The results indicated that the primary differential metabolites associated with BYHWD's protective effects against ischemia-reperfusion injury were hippuric acid, lysophosphatidic acid, and lysophosphatidylethanolamine, with the main metabolic pathway being phenylalanine metabolism. Molecular docking studies demonstrated that malonic acid exhibited a strong affinity for proteins related to the RhoA/Rock2 signaling pathway and the mitochondrial apoptosis pathway.Furthermore, we found that BYHWD treatment significantly decreased the apoptosis rate of cells following cerebral ischemia-reperfusion and inhibited the expression of key molecules in both the RhoA/Rock2 signaling pathway and the mitochondrial apoptosis pathway in brain tissue.
BYHWD ameliorated brain tissue injury after cerebral ischemia/reperfusion in rats with qi deficiency and blood stasis.

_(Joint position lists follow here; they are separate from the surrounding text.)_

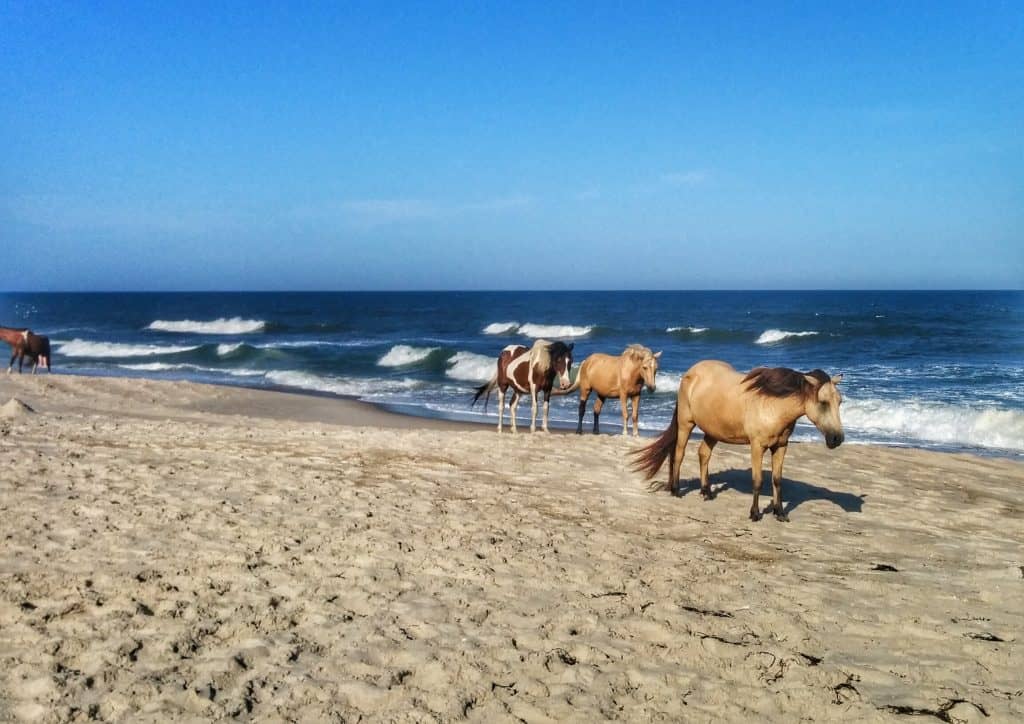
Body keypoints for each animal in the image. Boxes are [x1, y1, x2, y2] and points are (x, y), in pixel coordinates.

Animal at [630, 360, 847, 520]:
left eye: (840, 401)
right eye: (823, 402)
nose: (837, 439)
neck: (772, 404)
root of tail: (690, 373)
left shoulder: (781, 446)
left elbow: (777, 480)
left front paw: (780, 513)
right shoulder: (757, 447)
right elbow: (758, 480)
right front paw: (755, 514)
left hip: (713, 431)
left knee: (703, 454)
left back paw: (706, 492)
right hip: (685, 424)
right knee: (679, 454)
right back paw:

The underlying mechanism may involve BYHWD's inhibition of the RhoA/Rock2 signaling pathway activation through modulation of the phenylalanine metabolism pathway, thereby reducing neuronal apoptosis mediated by the mitochondrial apoptosis pathway.
补阳还五汤(BYHWD)通过多种途径和靶点发挥抗脑缺血作用,但其具体机制尚不清楚。
采用超高效液相色谱-四极杆飞行时间串联质谱(UPLC-QTOF-MS)代谢组学等方法,研究补阳还五汤通过调节RhoA/Rock2通路在抑制脑缺血再灌注后神经元凋亡中的作用。
建立力竭游泳联合大脑中动脉闭塞(ES + I/R)大鼠模型,以评价补阳还五汤对脑缺血再灌注的干预效果。采用神经功能评分、气虚血瘀证评分、HE染色、尼氏染色和TT染色进行评估。运用UPLC-QTOF-MS代谢组学鉴定与脑缺血再灌注相关的差异代谢物和代谢途径,并通过ELISA验证关键差异代谢物。采用分子对接技术预测关键差异代谢物马尿酸与其主要下游途径之间的相互作用。最后,检测神经细胞凋亡水平以及RhoA/Rock2信号通路和线粒体凋亡通路中的关键分子。
结果表明,与补阳还五汤对缺血再灌注损伤保护作用相关的主要差异代谢物为马尿酸、溶血磷脂酸和溶血磷脂酰乙醇胺,主要代谢途径为苯丙氨酸代谢。分子对接研究表明,丙二酸对RhoA/Rock2信号通路和线粒体凋亡通路相关蛋白具有较强亲和力。此外,我们发现补阳还五汤治疗可显著降低脑缺血再灌注后细胞凋亡率,并抑制脑组织中RhoA/Rock2信号通路和线粒体凋亡通路关键分子的表达。
补阳还五汤改善了气虚血瘀型大鼠脑缺血/再灌注后的脑组织损伤。其潜在机制可能涉及补阳还五汤通过调节苯丙氨酸代谢途径抑制RhoA/Rock2信号通路激活,从而减少线粒体凋亡途径介导的神经元凋亡。